Thursday, April 19, 2012

“Song of the Volga Boatmen” by Glenn Miller

At #1: March 15, 1941 (one week)
Still alive? Very much not alive. Major Glenn Miller went missing in action on December 15, 1944



When I was a kid growing up and suckling on the teat of television, sometimes during cartoons or comedies an odd background tune would play when someone was slaving away or being forced to perform some odious task. The tune – very slowly – went:

bwha bwha BWAAAAAAAH bwhaaaa
bwha bhha BWAAAAAAAH bwhaaaa


And now I can tell people what that tune is. It’s the “Song of the Volga Boatmen”. The version by Glenn Miller – well, actually arranged by Bill Finegan – is very peppy. There’s clearly no toting of barges or lifting of bales. This is the kind of music that your average person would associate with “big band” music, lots of brass and clarinets and trombones.

There’s so much to write about when it comes to Glenn Miller. One can write about the circumstances of his death. One can debate whether or not Miller counts as a “war hero”. One can write about his place in music history.

Instead, I want to write about the concept of the “Ghost Band”. What happens to a big band when the person after whom the orchestra is named passes away? A lot of big bands became “ghost bands”, named after band leaders who were no longer alive and becoming nostalgia acts.

After Glenn Miller died, his estate allowed the Glenn Miller Orchestra to keep playing. Tex Beneke became the band leader of Glenn Miller’s band, but there was a struggle over the musical direction with the Glenn Miller estate. Beneke didn’t want the band to sound too much like Glenn Miller’s, whereas the estate wanted the Glenn Miller Orchestra to play Glenn Miller songs just the way Glenn Miller wanted them. They parted ways.

The Glenn Miller Orchestra still exists today. Not every song they play is a Glenn Miller Orchestra but a lot of them are. These ghost bands are a cross between a rock band losing its lead singer and a rock band essentially becoming a nostalgia/tribute band, playing its old standards and not creating anything new. (The only modern rock band I can think of that has taken this direction is Queen after Freddie Mercury died. Most rock bands keep creating new material even after a change in personnel, but I guess it would be a lot tougher for Eddie Van Halen to hire Sammy Hagar as lead singer if his band were called the David Lee Roth Quartet.)
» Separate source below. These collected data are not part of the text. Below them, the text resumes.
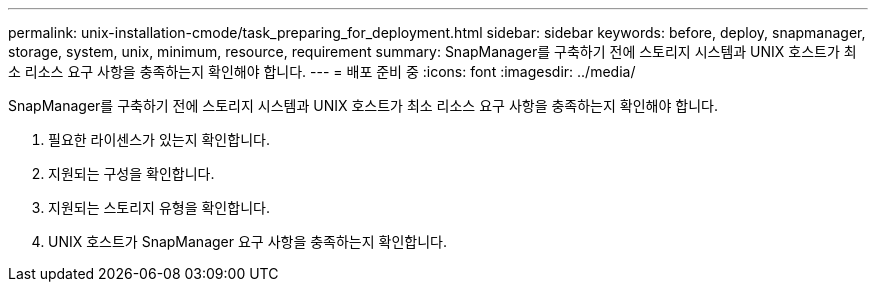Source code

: ---
permalink: unix-installation-cmode/task_preparing_for_deployment.html 
sidebar: sidebar 
keywords: before, deploy, snapmanager, storage, system, unix, minimum, resource, requirement 
summary: SnapManager를 구축하기 전에 스토리지 시스템과 UNIX 호스트가 최소 리소스 요구 사항을 충족하는지 확인해야 합니다. 
---
= 배포 준비 중
:icons: font
:imagesdir: ../media/


[role="lead"]
SnapManager를 구축하기 전에 스토리지 시스템과 UNIX 호스트가 최소 리소스 요구 사항을 충족하는지 확인해야 합니다.

. 필요한 라이센스가 있는지 확인합니다.
. 지원되는 구성을 확인합니다.
. 지원되는 스토리지 유형을 확인합니다.
. UNIX 호스트가 SnapManager 요구 사항을 충족하는지 확인합니다.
Count Basie is long gone, but his orchestra is still active in 2012. Harry James gave Frank Sinatra his first big start, but his band outlived both of them. Jimmy Dorsey’s orchestra is still out there, somewhere.

A music fan of the 21st century would probably suggest that these ghost bands just pack it in. Andrew Gilbert wrote:

Though descriptive rather than pejorative, the term often carries a whiff of the dismissive, as if a musical legacy should be interred with its creator (things work differently in the world of dance, where no one seems interested in tossing dirt on the Alvin Ailey American Dance Theater).

Artie Shaw actually had a ghost band under his name while he was still alive. It was conducted by Dick Johnson. Shaw said, “…that term ‘ghost band’. I hate it. I’m not a ghost. It’s just a band.”